Make-up menonjolkan sifat dan suasana hati tokoh yang dibawakan aktor.

Kebanyakan lakon mengambil tema masa abad pertengahan atau zaman Edo, dan

semua aktor, sekalipun yang memainkan peranan sebagai wanita, adalah pria.

b. Bunraku, yang menjadi populer sekitar akhir abad ke-16, merupakan jenis

teater boneka yang dimainkan dengan iringan nyanyian bercerita dan musik yang

dimainkan dengan shamisen (alat musik petik berdawai tiga). Bunraku dikenal

sebagai salah satu bentuk teater boneka yang paling halus di dunia.

c. Seni merangkai bunga Jepang (ikebana), yang mengalami evolusi di Jepang

selama tujuh abad, berasal dari sajian bunga Budhis di masa awalnya. Seni ini

berbeda dengan penggunaan bunga yang murni bersifat dekoratif saja, karena

setiap unsur dari sebuah karya ikebana dipilih secara sangat cermat termasuk

bahan tanaman, wadah di mana ranting dan bunga akan ditempatkan, serta

keterkaitan ranting-ranting dengan wadahnya dan ruang di sekitarnya.

2. Kebudayaan Modern

a. Musik klasik masuk ke Jepang dari Barat. Penggemarnya cukup banyak dan

sejumlah konser diadakan di berbagai tempat di Jepang. Jepang telah melahirkan

banyak konduktor (seperti Ozawa Seiji), pianis, dan pemain biola dan mereka

melakukan pertunjukan di seluruh dunia.

b. Film anime (kartun) Jepang yang menjadi hiburan bagi anak-anak Jepang sejak

tahun 1960-an, kini diekspor ke seluruh dunia. Ada seri yang menjadi favorit

anak-anak seluruh dunia, seperti Astro Boy, Doraemon, Sailor Moon, Detective

Conan, dan Dragonball Z. Sementara itu, karya sutradara Miyazaki Hayao,

Spirited Away, memenangkan Oscar sebagai film cerita kartun terbaik pada tahun

2003(http://www.id.emb-japan.go.jp).

4.2. Gambaran dan Objek Penelitian

Film Lost In Translation merupakan film panjang kedua dari Sofia

Coppola dan bersetting negara Jepang. Dalam film ini bercerita tentang dua orang

yang sedang mengalami krisis dalam pernikahannya, berada di Tokyo sebuah

tempat yang membuat mereka menjadi merasa asing di sana. Asing di sini

maksudnya, mereka mengalami perbedaan budaya. Selama di Tokyo mereka

melihat dan terlibat di dalam sebuah budaya yang baru mereka alami.
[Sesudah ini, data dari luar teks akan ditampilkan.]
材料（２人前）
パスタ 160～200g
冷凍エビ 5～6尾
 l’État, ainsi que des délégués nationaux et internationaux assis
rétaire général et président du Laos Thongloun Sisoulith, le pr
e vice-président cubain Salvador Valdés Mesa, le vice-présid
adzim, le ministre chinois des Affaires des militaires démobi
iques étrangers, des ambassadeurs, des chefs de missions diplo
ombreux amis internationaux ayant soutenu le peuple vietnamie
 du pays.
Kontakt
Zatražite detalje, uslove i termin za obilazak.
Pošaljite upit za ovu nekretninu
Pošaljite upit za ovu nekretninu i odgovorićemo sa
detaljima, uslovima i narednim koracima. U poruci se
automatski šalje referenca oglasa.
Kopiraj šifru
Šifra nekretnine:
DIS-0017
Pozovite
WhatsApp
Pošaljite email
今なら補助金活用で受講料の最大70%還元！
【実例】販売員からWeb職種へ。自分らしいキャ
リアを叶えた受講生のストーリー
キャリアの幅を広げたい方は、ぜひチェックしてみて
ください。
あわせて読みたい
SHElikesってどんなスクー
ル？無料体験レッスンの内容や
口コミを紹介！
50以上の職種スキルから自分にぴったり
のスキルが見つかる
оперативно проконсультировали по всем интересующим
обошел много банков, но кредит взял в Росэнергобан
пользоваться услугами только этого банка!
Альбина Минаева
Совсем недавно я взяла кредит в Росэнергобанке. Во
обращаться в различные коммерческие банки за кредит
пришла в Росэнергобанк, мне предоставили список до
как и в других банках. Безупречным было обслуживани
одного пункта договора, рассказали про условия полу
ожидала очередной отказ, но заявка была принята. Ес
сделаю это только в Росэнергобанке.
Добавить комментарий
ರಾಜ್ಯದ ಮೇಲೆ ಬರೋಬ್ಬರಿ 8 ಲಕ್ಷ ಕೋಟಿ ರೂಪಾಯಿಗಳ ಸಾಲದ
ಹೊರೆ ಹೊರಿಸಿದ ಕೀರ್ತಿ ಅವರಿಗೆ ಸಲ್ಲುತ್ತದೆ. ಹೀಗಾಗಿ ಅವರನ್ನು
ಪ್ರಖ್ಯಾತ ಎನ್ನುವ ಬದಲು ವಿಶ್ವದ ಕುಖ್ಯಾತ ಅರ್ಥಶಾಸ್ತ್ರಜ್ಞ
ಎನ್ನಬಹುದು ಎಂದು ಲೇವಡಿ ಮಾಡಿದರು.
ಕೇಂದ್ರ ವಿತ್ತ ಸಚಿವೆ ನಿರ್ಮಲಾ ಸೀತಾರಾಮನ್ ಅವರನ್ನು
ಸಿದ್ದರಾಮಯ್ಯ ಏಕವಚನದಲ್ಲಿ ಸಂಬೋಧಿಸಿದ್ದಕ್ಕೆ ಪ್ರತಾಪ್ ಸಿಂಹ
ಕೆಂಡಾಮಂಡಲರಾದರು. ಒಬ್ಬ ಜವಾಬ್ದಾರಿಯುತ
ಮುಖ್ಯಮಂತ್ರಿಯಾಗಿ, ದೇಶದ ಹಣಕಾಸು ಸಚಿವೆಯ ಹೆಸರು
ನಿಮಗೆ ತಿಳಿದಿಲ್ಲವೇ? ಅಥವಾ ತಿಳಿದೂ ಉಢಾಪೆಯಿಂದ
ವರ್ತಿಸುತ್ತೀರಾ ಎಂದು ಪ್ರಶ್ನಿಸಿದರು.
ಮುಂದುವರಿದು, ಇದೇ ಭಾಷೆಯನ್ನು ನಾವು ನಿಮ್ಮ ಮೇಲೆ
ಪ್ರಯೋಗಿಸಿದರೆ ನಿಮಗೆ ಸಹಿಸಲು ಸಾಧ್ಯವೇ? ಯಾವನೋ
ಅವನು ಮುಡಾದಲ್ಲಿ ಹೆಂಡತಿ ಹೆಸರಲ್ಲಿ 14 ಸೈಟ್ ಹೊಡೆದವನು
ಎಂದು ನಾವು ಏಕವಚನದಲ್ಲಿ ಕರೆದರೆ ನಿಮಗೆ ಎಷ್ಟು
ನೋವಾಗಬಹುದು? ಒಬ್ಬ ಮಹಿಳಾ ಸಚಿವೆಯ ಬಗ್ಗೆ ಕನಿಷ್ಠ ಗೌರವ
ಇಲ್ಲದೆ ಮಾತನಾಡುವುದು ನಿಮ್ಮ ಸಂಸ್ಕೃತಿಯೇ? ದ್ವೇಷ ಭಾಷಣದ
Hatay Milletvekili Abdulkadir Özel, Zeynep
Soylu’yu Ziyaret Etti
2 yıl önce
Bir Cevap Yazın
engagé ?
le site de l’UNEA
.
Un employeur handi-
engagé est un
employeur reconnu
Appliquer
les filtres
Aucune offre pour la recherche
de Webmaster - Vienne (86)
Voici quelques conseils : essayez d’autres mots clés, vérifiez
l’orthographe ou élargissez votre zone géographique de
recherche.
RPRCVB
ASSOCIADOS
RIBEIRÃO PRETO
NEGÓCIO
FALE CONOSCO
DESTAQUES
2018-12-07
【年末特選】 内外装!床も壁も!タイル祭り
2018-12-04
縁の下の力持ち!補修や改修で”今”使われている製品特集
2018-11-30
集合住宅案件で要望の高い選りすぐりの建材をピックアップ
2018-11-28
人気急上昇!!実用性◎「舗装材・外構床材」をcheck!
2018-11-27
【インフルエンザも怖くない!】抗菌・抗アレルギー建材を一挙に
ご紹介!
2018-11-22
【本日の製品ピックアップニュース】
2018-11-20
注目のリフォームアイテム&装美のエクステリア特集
Film Lost In Translation menggambarkan beberapa kebudayaan Jepang

dan suasana lingkungan di Jepang. Melalui kedua tokoh utama di dalam film ini

penonton akan dibawa melalui sudut pandang mereka untuk ikut bertemu dan

berinteraksi dengan budaya Jepang. Sudut pandang pembuat film ditampilkan

melalui kedua tokoh utama dalam film. Beberapa budaya Jepang yang menurut

sudut pandang pembuat film ada yang mempesona dan ada juga yang terlihat

aneh.

Film ini ditayangkan perdana serentak di Amerika Serikat pada tanggal 3

Oktober 2003. Film Lost In Translation bergenre komedi romantis yang

menampilkan kisah drama yang tidak biasa yaitu hubungan antara seorang laki-

laki dan perempuan yang terpaut umur yang jauh. Film ini dibuat terinspirasi

berdasarkan pengalaman langsung penulis dan sutradara film ini yaitu Sofia

Coppola yang menghabiskan waktu di Jepang pada awal dan pertengahan dua

puluhan umurnya. Dia pergi ke Jepang sekitar enam sampai tujuh kali selama

beberapa tahun. Ketika menghabiskan waktu di sana di hotel Park Hyatt, Tokyo,

dia ingin melakukan sesuatu dengan setting Tokyo. Dia juga menyukai gagasan,

di hotel anda terus bertemu dengan orang yang sama. Disini ada semacam

persahabatan meskipun Anda tidak mengenal mereka atau bahkan berbicara

dengan mereka. Dan menjadi orang asing di Jepang dengan hal-hal yang

terpikirkan tentang menjadi orang asing yang menyimpang dan berlebihan dan

juga rasa lelah selama perjalanan, lalu merenungkan hidup anda di tengah malam,

juga ada sesuatu yang lucu tentang terjebak dalam situasi yang anda benar-benar

tidak ingin berada disitu.

Inti cerita dari film ini memang adalah sebuah kisah drama seorang laki-

laki dan perempuan yang terpaut umur yang jauh mencoba menjalin hubungan,

tapi lewat karakterisasi yang kuat Sofia Coppola juga menggambarkan bagaimana

sebuah kota di Jepang dengan budaya yang sama sekali berbeda dengan orang

Amerika menjadikan kedua karakter utama dalam film menjadi orang yang

terasing. Kedekatan kedua karakter ini, karena merasa ada kesamaan tentang

masalah yang dialami satu sama lain ini keduanya kemudian menjadi dekat. Bob

selama di Jepang melakukan kegiatannya dengan produk Suntory Wiski, dan

Charlotte menghabiskan waktunya berjalan-jalan di Jepang karena sering

ditinggal suaminya yang sibuk bekerja sebagai fotografer selebritis. Selama Bob

bersama dengan produk Suntory Wiski ada tanda-tanda yang menunjukkan

kebudayaan Jepang yang digambarkan Sofia Coppola. Begitu juga selama

Charlotte berjalan-jalan ada tanda-tanda yang menunjukkan kebudayaan Jepang.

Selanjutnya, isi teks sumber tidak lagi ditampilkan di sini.